On Wednesday, they appeared poised to get a small reward for their loyalty: Tesla jumped as much as 6.6% soon after the market’s open. But the shares gave back almost all those gains by late morning, threatening to extend a seven-day losing streak that has driven them down 70% this year and erased almost $720 billion from the company’s stock-market capitalisation.

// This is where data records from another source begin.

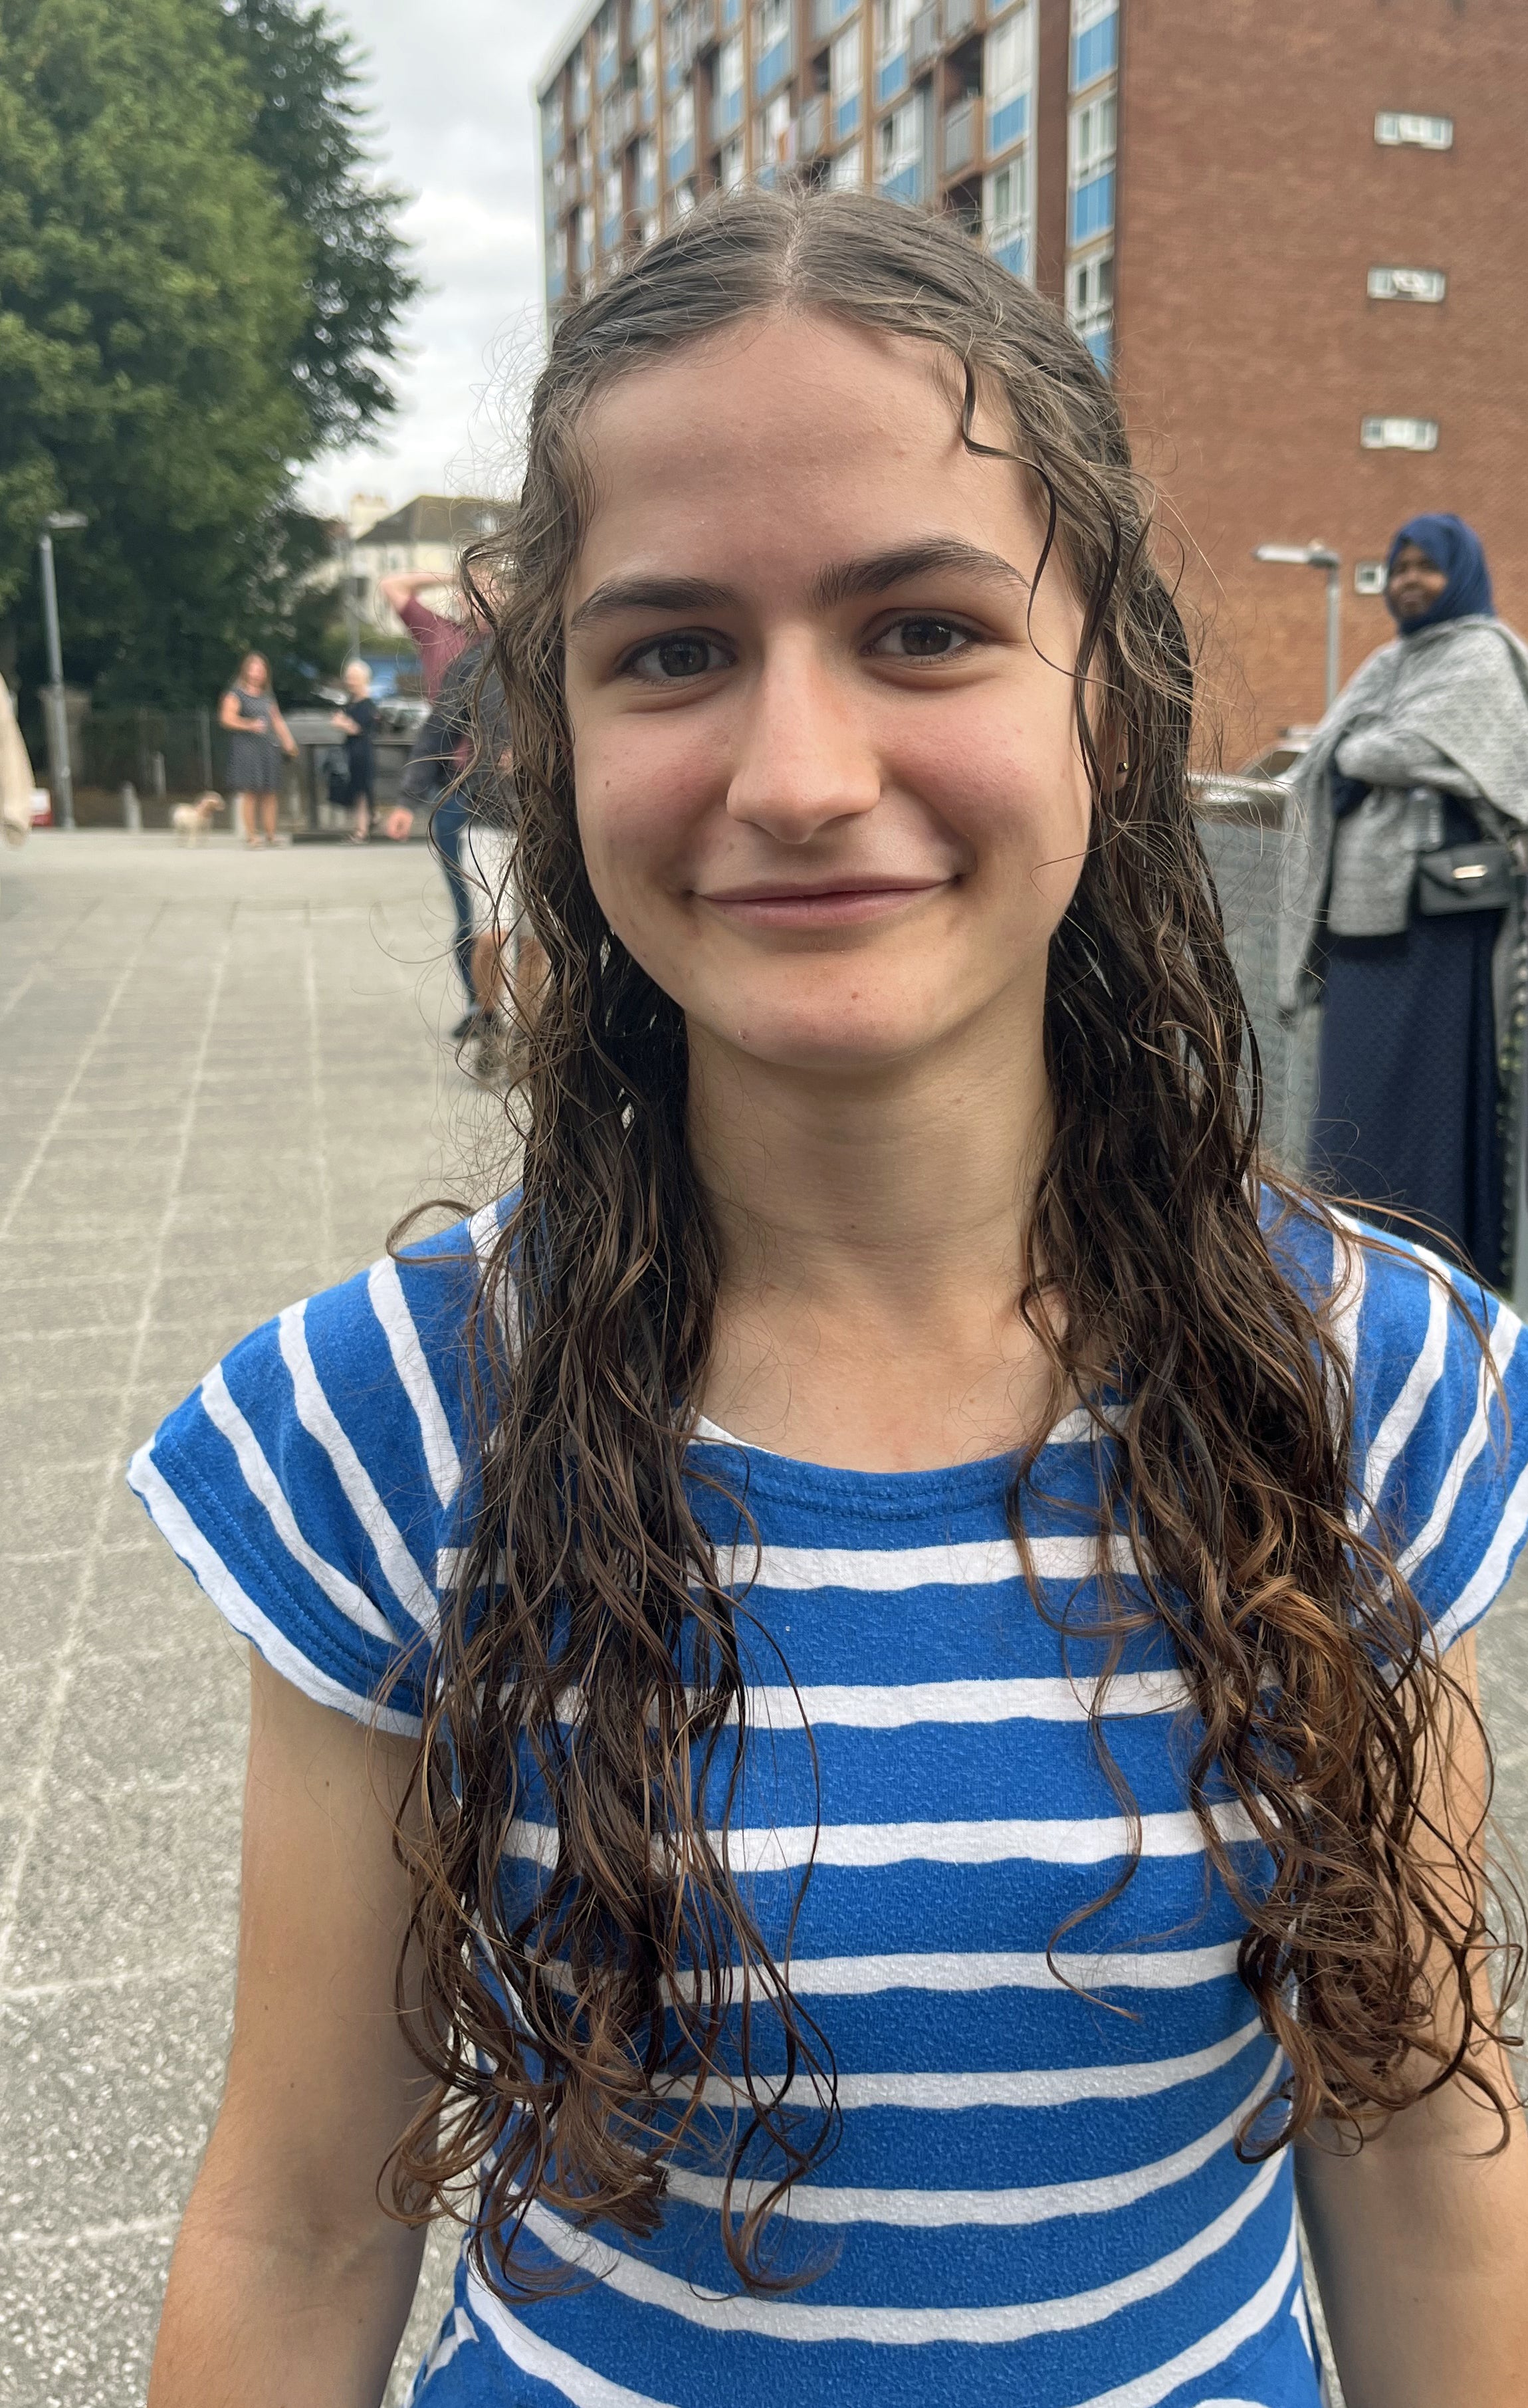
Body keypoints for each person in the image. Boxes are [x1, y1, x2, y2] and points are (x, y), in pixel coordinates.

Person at [132, 193, 1528, 2408]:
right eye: (670, 649)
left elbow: (1408, 2132)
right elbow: (305, 2208)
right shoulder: (387, 1423)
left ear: (1111, 682)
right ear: (555, 735)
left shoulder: (1369, 1381)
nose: (796, 777)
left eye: (919, 629)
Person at [1281, 515, 1528, 1286]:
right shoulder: (1392, 661)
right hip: (1360, 922)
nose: (1409, 581)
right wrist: (1356, 749)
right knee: (1353, 1102)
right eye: (1399, 567)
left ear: (1459, 573)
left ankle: (1431, 1269)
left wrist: (1360, 750)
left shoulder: (1482, 655)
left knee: (1430, 1101)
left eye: (1426, 567)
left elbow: (1401, 748)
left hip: (1439, 924)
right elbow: (1329, 745)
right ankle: (1347, 1258)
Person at [218, 651, 296, 846]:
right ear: (246, 671)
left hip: (267, 748)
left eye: (262, 669)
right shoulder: (235, 694)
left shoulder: (268, 697)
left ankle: (271, 834)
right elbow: (226, 719)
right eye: (254, 668)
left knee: (270, 792)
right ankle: (252, 836)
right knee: (251, 792)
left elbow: (277, 721)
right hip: (246, 748)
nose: (258, 673)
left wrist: (288, 741)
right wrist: (249, 725)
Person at [333, 658, 380, 842]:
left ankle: (362, 829)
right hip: (352, 751)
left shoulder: (367, 705)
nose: (350, 682)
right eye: (348, 678)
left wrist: (342, 723)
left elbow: (358, 728)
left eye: (354, 678)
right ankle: (369, 820)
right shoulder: (352, 702)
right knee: (358, 790)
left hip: (363, 751)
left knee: (362, 790)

The drubbing has been fueled by rising interest rates that battered growth stocks, worries that demand will erode if there’s a recession, and concerns that Musk’s acquisition of Twitter will divert his attention and increase his sales of Tesla stock to keep the social-media company afloat. The drop had made it the third-worst performer in the S&P 500 Index this year.

Yet for Tesla’s diehard fans among retail investors, the risks to electric-vehicle demand or Musk’s preoccupation with Twitter haven’t been enough to sour them on a stock that became one of Wall Street’s highest fliers during the pandemic.

“Retail investors have bought more Tesla stock over the last 6 months than they have done overall in the 60 months prior to this,” Vanda’s senior strategist Viraj Patel said. “For institutional investors, it’s a seller’s paradise when you have a buyer that is clearly not reading the fundamental signals.”

On Tuesday, Tesla was hit by an 11% slump on fresh concerns about a production halt at its Shanghai plant and last week’s report that Tesla is offering US consumers a hefty $7,500 discount to take delivery of its cars before year-end.
That fueled concerns about eroding demand ahead of fourth-quarter delivery numbers expected in early January. Estimates have been coming down in recent weeks, and on Wednesday Baird analyst Ben Kallo was the latest to lower his, citing the “potential for weakening of demand.”

Growth stocks overall have been hammered this year, with the Nasdaq 100 slumping 33% as the Federal Reserve hiked interest rates aggressively to tame inflation.